TEXTO APRESENTADO -
________

Desejo, aborto e liberdade
No sábado (26/11), Annie Ernaux já havia comovido o público ao participar da mesa mais aguardada da Flip 2022. Houve lágrimas e muitos aplausos quando ela falou sobre a maneira como expressa o desejo em “O acontecimento”, que relata o aborto ilegal a que se submeteu quando era universitária, e “O jovem”, sobre a paixão por um homem 30 anos mais novo.
“Não é justo ligar o aborto a uma questão de desejo. Eu só queria ter uma vida livre”, defendeu a escritora.
Ontem de manhã, Geovani Martins afirmou que quis registrar um período específico vivido pelo Rio de Janeiro a partir de histórias que não foram vistas, reveladas por ele sob a “perspectiva intimista” dos jovens negros que tiveram a vida afetada pela chegada ostensiva da polícia à favela.

________

DADOS FORNECIDOS -

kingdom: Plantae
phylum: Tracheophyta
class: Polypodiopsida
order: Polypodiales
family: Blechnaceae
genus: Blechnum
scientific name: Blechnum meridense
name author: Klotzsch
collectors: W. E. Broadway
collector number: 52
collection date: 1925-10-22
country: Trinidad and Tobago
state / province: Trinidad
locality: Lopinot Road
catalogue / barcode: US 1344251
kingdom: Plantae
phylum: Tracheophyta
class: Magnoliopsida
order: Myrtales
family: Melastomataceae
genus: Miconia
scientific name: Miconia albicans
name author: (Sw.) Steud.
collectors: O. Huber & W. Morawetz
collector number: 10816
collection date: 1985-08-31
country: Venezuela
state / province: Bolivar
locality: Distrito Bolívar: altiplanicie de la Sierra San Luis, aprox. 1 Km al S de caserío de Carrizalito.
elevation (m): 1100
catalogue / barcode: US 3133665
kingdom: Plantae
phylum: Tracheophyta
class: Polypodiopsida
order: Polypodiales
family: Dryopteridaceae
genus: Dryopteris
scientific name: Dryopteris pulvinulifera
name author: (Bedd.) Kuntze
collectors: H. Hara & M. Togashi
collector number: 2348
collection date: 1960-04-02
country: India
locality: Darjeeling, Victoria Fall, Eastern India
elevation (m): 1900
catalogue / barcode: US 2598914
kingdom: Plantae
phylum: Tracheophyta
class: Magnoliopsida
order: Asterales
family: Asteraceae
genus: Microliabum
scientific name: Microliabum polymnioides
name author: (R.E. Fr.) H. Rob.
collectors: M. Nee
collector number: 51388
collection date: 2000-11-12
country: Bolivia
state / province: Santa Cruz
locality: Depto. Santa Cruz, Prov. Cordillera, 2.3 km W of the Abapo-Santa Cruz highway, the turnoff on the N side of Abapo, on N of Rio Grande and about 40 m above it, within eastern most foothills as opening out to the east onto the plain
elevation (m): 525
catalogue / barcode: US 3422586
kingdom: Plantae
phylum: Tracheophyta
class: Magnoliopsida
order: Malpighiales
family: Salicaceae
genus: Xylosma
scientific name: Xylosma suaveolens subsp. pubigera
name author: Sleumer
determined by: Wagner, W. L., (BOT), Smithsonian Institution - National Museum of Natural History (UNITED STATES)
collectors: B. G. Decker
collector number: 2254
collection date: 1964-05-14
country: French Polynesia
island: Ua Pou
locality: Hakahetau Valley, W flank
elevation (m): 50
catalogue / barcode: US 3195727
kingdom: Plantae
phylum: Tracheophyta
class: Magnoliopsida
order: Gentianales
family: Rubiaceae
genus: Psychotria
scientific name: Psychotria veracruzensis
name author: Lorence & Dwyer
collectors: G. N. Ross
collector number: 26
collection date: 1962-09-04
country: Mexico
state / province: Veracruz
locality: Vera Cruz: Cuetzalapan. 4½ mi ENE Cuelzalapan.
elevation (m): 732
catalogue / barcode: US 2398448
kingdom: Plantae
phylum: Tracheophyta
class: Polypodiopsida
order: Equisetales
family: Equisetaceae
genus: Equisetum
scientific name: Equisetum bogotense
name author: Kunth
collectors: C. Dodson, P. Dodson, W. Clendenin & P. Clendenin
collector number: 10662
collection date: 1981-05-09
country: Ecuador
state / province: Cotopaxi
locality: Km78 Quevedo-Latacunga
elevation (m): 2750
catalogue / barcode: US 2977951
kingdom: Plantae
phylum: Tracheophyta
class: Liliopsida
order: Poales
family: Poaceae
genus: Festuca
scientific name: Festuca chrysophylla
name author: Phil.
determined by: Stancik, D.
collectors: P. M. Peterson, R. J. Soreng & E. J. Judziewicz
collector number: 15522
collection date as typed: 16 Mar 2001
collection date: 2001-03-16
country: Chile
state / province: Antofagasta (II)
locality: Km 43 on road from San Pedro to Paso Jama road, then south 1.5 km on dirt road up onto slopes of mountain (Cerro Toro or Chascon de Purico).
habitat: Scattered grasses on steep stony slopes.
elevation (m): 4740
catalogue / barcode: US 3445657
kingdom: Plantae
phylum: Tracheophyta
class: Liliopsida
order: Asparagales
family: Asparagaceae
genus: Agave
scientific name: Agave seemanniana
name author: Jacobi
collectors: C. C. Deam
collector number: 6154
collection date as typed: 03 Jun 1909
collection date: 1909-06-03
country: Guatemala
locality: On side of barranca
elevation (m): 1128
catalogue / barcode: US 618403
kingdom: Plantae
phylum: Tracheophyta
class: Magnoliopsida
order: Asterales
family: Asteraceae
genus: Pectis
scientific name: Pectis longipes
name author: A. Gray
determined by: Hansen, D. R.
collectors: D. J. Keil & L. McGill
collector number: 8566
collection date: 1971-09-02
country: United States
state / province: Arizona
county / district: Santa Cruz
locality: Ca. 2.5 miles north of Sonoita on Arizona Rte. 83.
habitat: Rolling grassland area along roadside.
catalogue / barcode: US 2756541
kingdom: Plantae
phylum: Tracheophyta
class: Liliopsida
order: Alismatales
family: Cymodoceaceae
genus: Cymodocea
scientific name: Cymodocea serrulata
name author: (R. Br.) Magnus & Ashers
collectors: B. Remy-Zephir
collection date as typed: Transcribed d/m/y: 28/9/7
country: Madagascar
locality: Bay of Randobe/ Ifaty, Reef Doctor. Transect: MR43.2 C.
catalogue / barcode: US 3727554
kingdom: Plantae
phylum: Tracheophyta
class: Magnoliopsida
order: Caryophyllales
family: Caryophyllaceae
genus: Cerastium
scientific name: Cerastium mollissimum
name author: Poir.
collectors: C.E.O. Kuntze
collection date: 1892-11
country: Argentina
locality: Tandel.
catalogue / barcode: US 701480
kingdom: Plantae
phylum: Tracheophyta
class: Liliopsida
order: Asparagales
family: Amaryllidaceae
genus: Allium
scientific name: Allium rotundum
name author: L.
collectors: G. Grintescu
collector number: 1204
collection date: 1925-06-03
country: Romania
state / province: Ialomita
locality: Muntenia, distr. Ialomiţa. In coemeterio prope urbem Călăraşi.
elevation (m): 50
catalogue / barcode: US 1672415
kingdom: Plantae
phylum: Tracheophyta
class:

________

OBJETIVO DA TAREFA -
No texto sobre a Flip 2022, o que relata o livro “O acontecimento”, de Annie Ernaux?

TAREFA CONCLUÍDA -
O livro relata o aborto ilegal a que ela se submeteu quando era universitária.